**CONSIGNE:** Reprenez le texte ci-dessous sur l'opposition de l'APR à la révision constitutionnelle et prolongez-le à partir de sa dernière phrase.

**TEXTE FOURNI:**
★ ★ ★ ★

Le Secrétariat exécutif national (SEN) de l’Alliance pour la République (APR) hausse le ton contre la révision constitutionnelle en cours. Dans un communiqué publié à l’issue d’une réunion tenue à Dakar, l’ancien parti au pouvoir dénonce une « dérive institutionnelle » et exige que toute modification de la Loi fondamentale soit soumise à un référendum.
Pour l’APR, le Sénégal traverse une période de « fortes turbulences » marquée par la dégradation des conditions de vie, la baisse du pouvoir d’achat, le chômage et les coupures d’électricité. Le parti estime que le pouvoir est davantage absorbé par « des querelles de positionnement politique, des luttes de leadership et des réformes institutionnelles dont l’urgence n’est nullement démontrée ».
« Une énième forfaiture politique »
Le SEN qualifie la proposition de révision initiée par les députés de la majorité d’« énième forfaiture politique contre la souveraineté du peuple ». Il dénonce l’absence de débat démocratique, de consensus national et de justification urgente. « Une Constitution n’appartient ni à un Gouvernement, ni à une majorité parlementaire, ni à une coalition politique. Elle appartient au peuple sénégalais », rappelle le communiqué.
L’APR appelle l’opposition, les organisations de la société civile, les syndicats, les mouvements de jeunesse et l’ensemble des citoyens à se mobiliser pour exiger la consultation directe du peuple. Le parti s’étonne par ailleurs de la démarche « cavalière » du Parlement, alors que le projet de réforme du président de la République aurait déjà été soumis pour avis au Conseil constitutionnel.

★ ★ ★ ★

Données des paramètres de distorsion de l'objectif

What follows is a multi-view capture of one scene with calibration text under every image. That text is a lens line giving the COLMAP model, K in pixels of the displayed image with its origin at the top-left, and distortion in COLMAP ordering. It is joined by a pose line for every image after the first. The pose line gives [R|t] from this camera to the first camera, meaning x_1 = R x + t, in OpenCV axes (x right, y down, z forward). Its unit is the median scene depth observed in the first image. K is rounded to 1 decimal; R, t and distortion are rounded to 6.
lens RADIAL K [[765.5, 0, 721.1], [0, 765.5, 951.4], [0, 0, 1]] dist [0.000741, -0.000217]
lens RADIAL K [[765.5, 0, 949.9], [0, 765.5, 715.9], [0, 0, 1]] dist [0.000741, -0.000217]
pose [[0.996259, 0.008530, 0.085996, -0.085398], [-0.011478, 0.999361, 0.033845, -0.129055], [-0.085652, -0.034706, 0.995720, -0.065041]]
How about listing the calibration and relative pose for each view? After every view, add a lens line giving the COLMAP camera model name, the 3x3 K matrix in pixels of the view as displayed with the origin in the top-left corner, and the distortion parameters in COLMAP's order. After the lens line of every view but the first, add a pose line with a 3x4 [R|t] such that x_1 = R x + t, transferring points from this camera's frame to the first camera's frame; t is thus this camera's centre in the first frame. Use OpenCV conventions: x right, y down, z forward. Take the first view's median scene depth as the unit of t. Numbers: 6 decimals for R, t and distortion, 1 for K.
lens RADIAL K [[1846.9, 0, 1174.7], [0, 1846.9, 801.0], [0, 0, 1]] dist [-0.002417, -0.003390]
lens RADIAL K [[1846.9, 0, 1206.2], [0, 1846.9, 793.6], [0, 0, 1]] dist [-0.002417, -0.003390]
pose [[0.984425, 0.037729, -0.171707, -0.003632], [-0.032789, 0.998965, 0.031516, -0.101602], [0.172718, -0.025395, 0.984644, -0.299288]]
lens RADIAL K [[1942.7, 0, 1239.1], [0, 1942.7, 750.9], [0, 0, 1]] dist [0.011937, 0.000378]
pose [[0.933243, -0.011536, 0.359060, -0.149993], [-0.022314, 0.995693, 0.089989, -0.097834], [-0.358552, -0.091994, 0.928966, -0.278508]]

★ ★ ★ ★

**RÉPONSE ATTENDUE:**
Cette prise de position intervient dans un contexte où le Bureau de l’Assemblée nationale a validé la recevabilité d’une proposition de loi constitutionnelle portée par des députés de la majorité, comme l’écrit l’APR dans son document. Actusen rapporte que le parti voit dans cette précipitation des « rapports de force internes » plutôt que la volonté de renforcer la démocratie.
Le projet de révision porté par le président Bassirou Diomaye Faye, rendu public le 27 avril 2026, prévoit notamment la création d’une Cour constitutionnelle, le renforcement du Premier ministre et l’interdiction pour le président de diriger un parti. Le Conseil constitutionnel a validé l’initiative mais imposé des corrections, dont le verrouillage de la limitation des mandats. La révision s’inspire des Assises de la Justice (2024) et du Dialogue national (2025). L’enseignant-chercheur en droit public Yaya Niang a questionné la révision, soulignant que le texte prévoit la suppression du Conseil constitutionnel.